Though seaweeds are hardly used as food in India, they are very popular in China, Japan and Korea,” says Jesmi Debbarma, a scientist of CIFT, Vizag. A group of ICAR-CIFT scientists who did a research for two years have found that the seaweed extracts can be used as nutrient supplements in soups, noodles and other oriental cuisines. During the research, they procured seaweeds like Sargassum wightii (brown seaweed), Ulva lactuca (sea lettuce ) and Gracillaria edulis (red algae) and optimised the extraction of dietary fibre before incorporating them to fish sausage.

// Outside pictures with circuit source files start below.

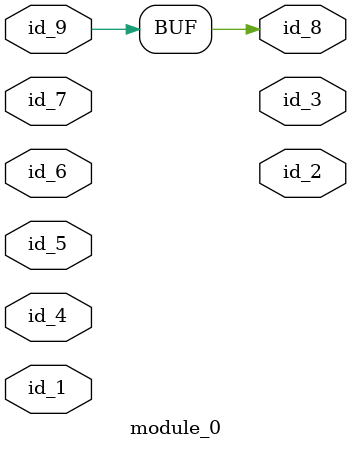
<source format=v>
`timescale 1 ps / 1ps
module module_0 (
    id_1,
    id_2,
    id_3,
    id_4,
    id_5,
    id_6,
    id_7,
    id_8,
    id_9
);
  input id_9;
  output id_8;
  inout id_7;
  inout id_6;
  inout id_5;
  inout id_4;
  output id_3;
  output id_2;
  inout id_1;
  assign id_8 = id_9;
endmodule

</source>
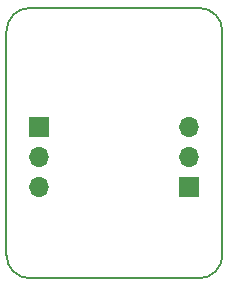
<source format=gbr>
G04 #@! TF.GenerationSoftware,KiCad,Pcbnew,5.0.1-33cea8e~68~ubuntu18.10.1*
G04 #@! TF.CreationDate,2018-11-20T09:40:52+02:00*
G04 #@! TF.ProjectId,BRK-SOT-23-3,42524B2D534F542D32332D332E6B6963,v1.0*
G04 #@! TF.SameCoordinates,Original*
G04 #@! TF.FileFunction,Copper,L2,Bot,Signal*
G04 #@! TF.FilePolarity,Positive*
%FSLAX46Y46*%
G04 Gerber Fmt 4.6, Leading zero omitted, Abs format (unit mm)*
G04 Created by KiCad (PCBNEW 5.0.1-33cea8e~68~ubuntu18.10.1) date ti 20. marraskuuta 2018 09.40.52*
%MOMM*%
%LPD*%
G01*
G04 APERTURE LIST*
G04 #@! TA.AperFunction,NonConductor*
%ADD10C,0.150000*%
G04 #@! TD*
G04 #@! TA.AperFunction,ComponentPad*
%ADD11O,1.700000X1.700000*%
G04 #@! TD*
G04 #@! TA.AperFunction,ComponentPad*
%ADD12R,1.700000X1.700000*%
G04 #@! TD*
G04 APERTURE END LIST*
D10*
X68300000Y-70900000D02*
G75*
G02X66300000Y-72900000I-2000000J0D01*
G01*
X52000000Y-72900000D02*
G75*
G02X50000000Y-70900000I0J2000000D01*
G01*
X66300000Y-50000000D02*
G75*
G02X68300000Y-52000000I0J-2000000D01*
G01*
X50000000Y-52000000D02*
G75*
G02X52000000Y-50000000I2000000J0D01*
G01*
X66300000Y-72900000D02*
X52000000Y-72900000D01*
X68300000Y-52000000D02*
X68300000Y-70900000D01*
X52000000Y-50000000D02*
X66300000Y-50000000D01*
X50000000Y-70900000D02*
X50000000Y-52000000D01*
D11*
G04 #@! TO.P,J2,3*
G04 #@! TO.N,Net-(J2-Pad3)*
X65500000Y-60100000D03*
G04 #@! TO.P,J2,2*
G04 #@! TO.N,Net-(J2-Pad2)*
X65500000Y-62640000D03*
D12*
G04 #@! TO.P,J2,1*
G04 #@! TO.N,Net-(J2-Pad1)*
X65500000Y-65180000D03*
G04 #@! TD*
G04 #@! TO.P,J1,1*
G04 #@! TO.N,Net-(J1-Pad1)*
X52800000Y-60100000D03*
D11*
G04 #@! TO.P,J1,2*
G04 #@! TO.N,Net-(J1-Pad2)*
X52800000Y-62640000D03*
G04 #@! TO.P,J1,3*
G04 #@! TO.N,Net-(J1-Pad3)*
X52800000Y-65180000D03*
G04 #@! TD*
M02*

</source>
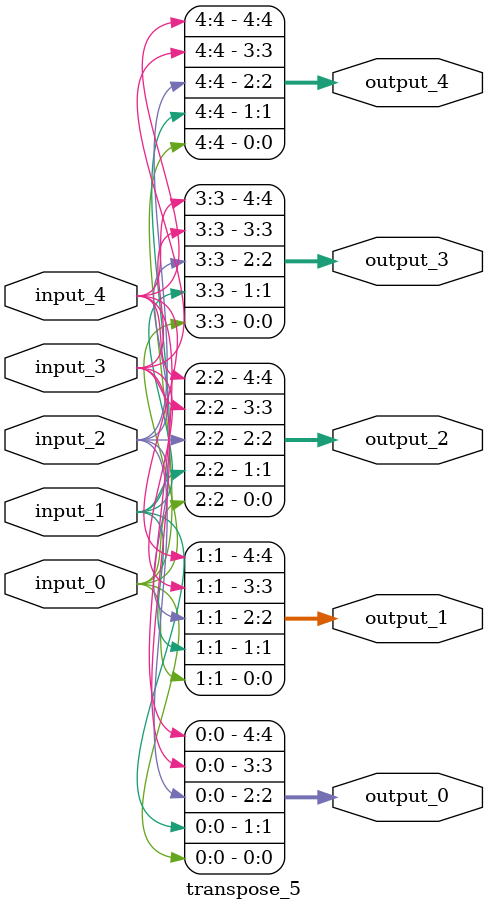
<source format=v>
/****************************************************************************
 *   Copyright (c) 2023 Wenxu Cao
 *  
 *   Filename:         transpose_5.v
 *   Institution:      UESTC
 *   Author:           Wenxu Cao
 *   Version:          1.0
 *   Date:             2023-06-08
 *   Description:      This is a matrix transpose unit.
 *
*****************************************************************************/

module transpose_5(
    input       wire        [4 : 0]        input_0,
    input       wire        [4 : 0]        input_1,
    input       wire        [4 : 0]        input_2,
    input       wire        [4 : 0]        input_3,
    input       wire        [4 : 0]        input_4,

    output      wire        [4 : 0]        output_0,
    output      wire        [4 : 0]        output_1,
    output      wire        [4 : 0]        output_2,
    output      wire        [4 : 0]        output_3,
    output      wire        [4 : 0]        output_4
);

assign output_0 = {
    input_4[0],
    input_3[0],
    input_2[0],
    input_1[0],
    input_0[0]
};

assign output_1 = {
    input_4[1],
    input_3[1],
    input_2[1],
    input_1[1],
    input_0[1]
};

assign output_2 = {
    input_4[2],
    input_3[2],
    input_2[2],
    input_1[2],
    input_0[2]
};

assign output_3 = {
    input_4[3],
    input_3[3],
    input_2[3],
    input_1[3],
    input_0[3]
};

assign output_4 = {
    input_4[4],
    input_3[4],
    input_2[4],
    input_1[4],
    input_0[4]
};

endmodule
</source>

The sausage fortified with up to 3 percent of dietary fibre from Gracillaria edulis and Sargassum wightii, and 1 percent from Ulva lactuca, ensuring a better consumer acceptability. “A potential source of dietary fibre, seaweeds can be effectively used to fortify fish sausages. We also prepared noodles, adding puree prepared from Ulva lactuca and it increased the crude fibre content of the noodles which were well accepted by the consumers. Previous studies also have indicated that these dietary fibres can be used as potential functional ingredients in food processing,” says Jesmi Debbarma.